Signs of unity at Congressional Baseball Game - but will it last?

Lawmakers turned to a time-honored baseball tradition Thursday night in a bid to bridge a growing partisan divide and in the wake of Wednesday's shooting of Majority Whip Steve Scalise -- but whether the show of solidarity makes it from the Nationals Park diamond to Capitol Hill remains to be seen.

Just hours after gunman James Hodgkinson opened fire at a quiet neighborhood baseball field in Alexandria, Va., where Republican lawmakers, aides and lobbyists were practicing for Thursday’s match-up against Democrats, partisan rhetoric reared its ugly head.

Democrats called for stricter gun-control reform while Republicans batted back calls as an assault on their 2nd Amendment rights.

But outside the stadium in Washington, D.C., there was a strong bipartisan show of support as family, friends and fans rallied around the Capitol Hill ballplayers.

Lori Saunders and her family drove more than seven hours from Charlotte, N.C. to the nation's capital for the game.

"We wouldn't miss it," she told Fox News.

USCP Special Agent David Bailey, wounded in Wednesday's shooting, appeared on crutches to throw out the first pitch about 7:30pm before a crowd of nearly 25,000.

The Democrats won the game 11-2 and said they would put the trophy in Scalise's office, to cheers from the crowd.

Last year’s game reportedly raised $500,000 for charity.

Event organizers told Fox News that number is expected to reach more than $1 million this year. The money raised from Thursday’s game will go to four charities: The Boys and Girls Club of Greater Washington, The Capitol Police fund, The Washington Nationals Dream Foundation and The Washington Literacy Center.

Roll Call, a longtime sponsor of the annual bipartisan game, said tickets were selling at a rate of 500 per hour – and that by Thursday afternoon, more than 20,000 tickets had been sold.

Since 1909, the annual congressional baseball game has been a popular annual partisan showdown by members of Congress, their aides and lobbyists.
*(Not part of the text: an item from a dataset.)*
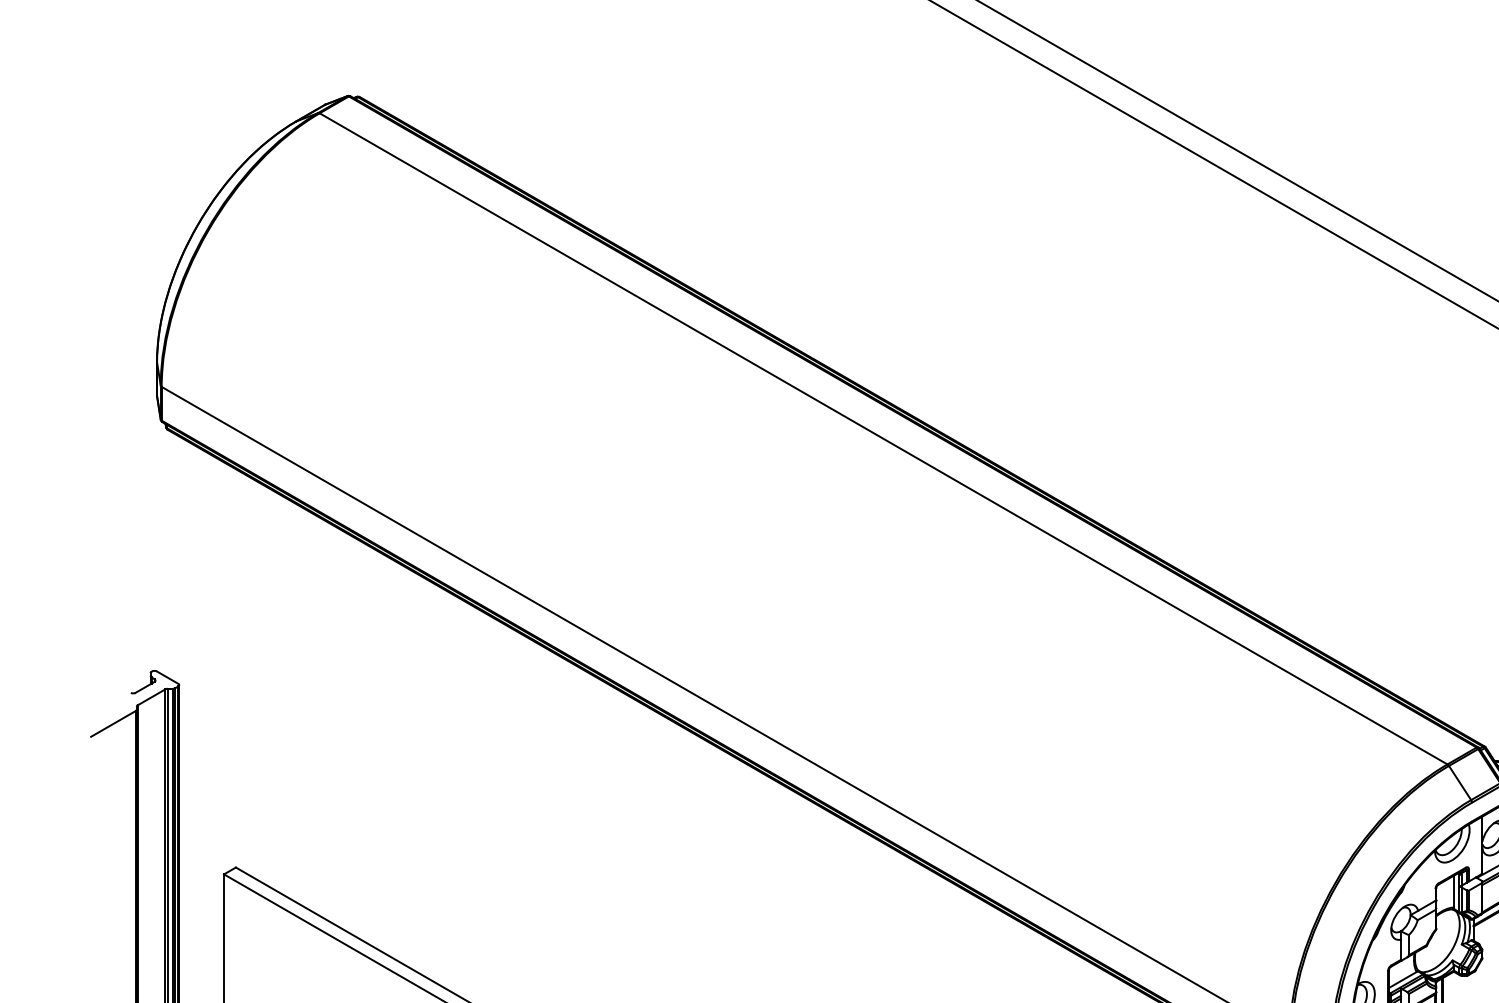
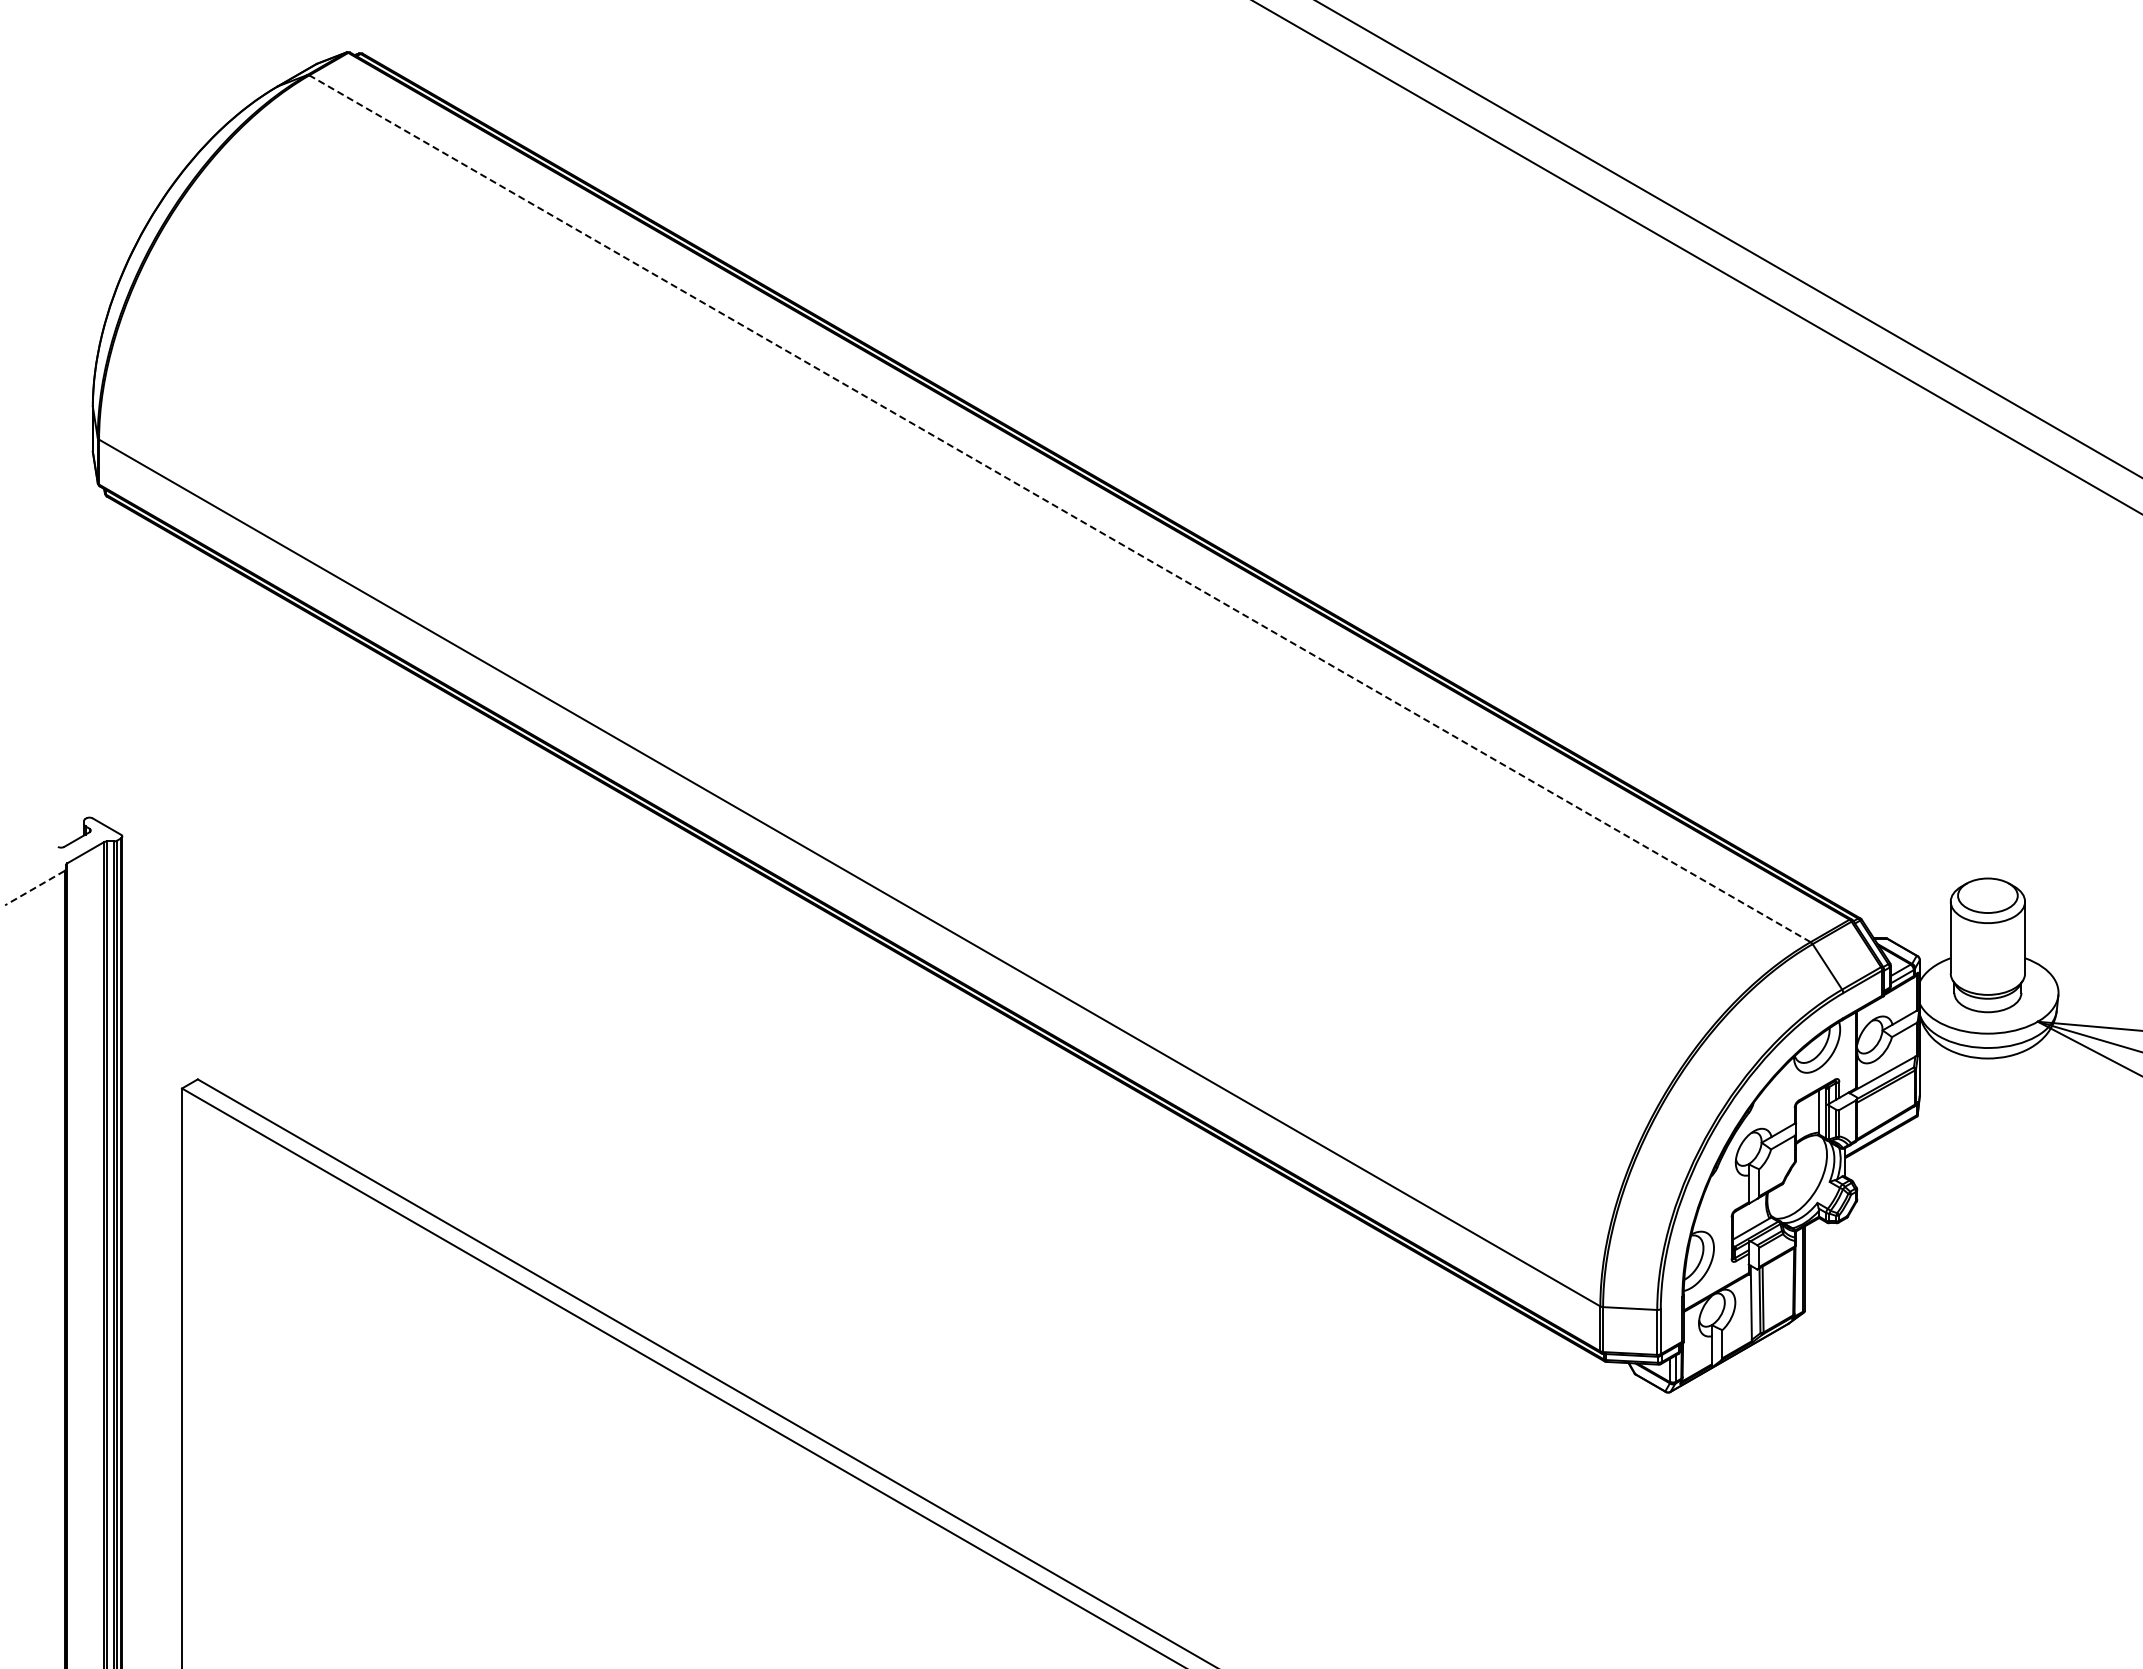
line: (883, 438) -> (1060, 508), solid -> dashed
line: (113, 724) -> (34, 888), solid -> dashed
Players usually sport the uniform of their home states and districts, although Thursday they donned Louisiana State University uniforms as a tribute to Scalise, who remains in critical condition after being shot in the hip.

Democrats wore white while Republicans were in black under their jerseys.

Among the administration officials attending were Energy Secretary Rick Perry, Budget Director Mick Mulvaney, White House Counsel Don McGahan, National Economic Council Director Gary Cohn, Counselor to the President Kellyanne Conway, Treasury Secretary Steven Mnuchin,Labor Secretary Alex Acosta and Ivanka Trump.

President Trump did not attend Thursday’s game, although he videotaped a message in which he told those assembled, "you are showing the world that we will not be intimidated by threats, acts of violence, or assaults on our democracy."

Lawmakers pushed House leaders on Wednesday to allow the game to go forward and said the competition between the teams will continue.

“We’re not going to let incidents like this change our way of life or our routines,” Democratic coach Rep. Mike Doyle at a news conference Wednesday.

“I did tell [Republican coach Rep. Joe Barton] that I love him before the game, I love him after the game, but during the game we’re going to play to win and I know Joe’s team is going to do the same thing and charities are going to benefit.”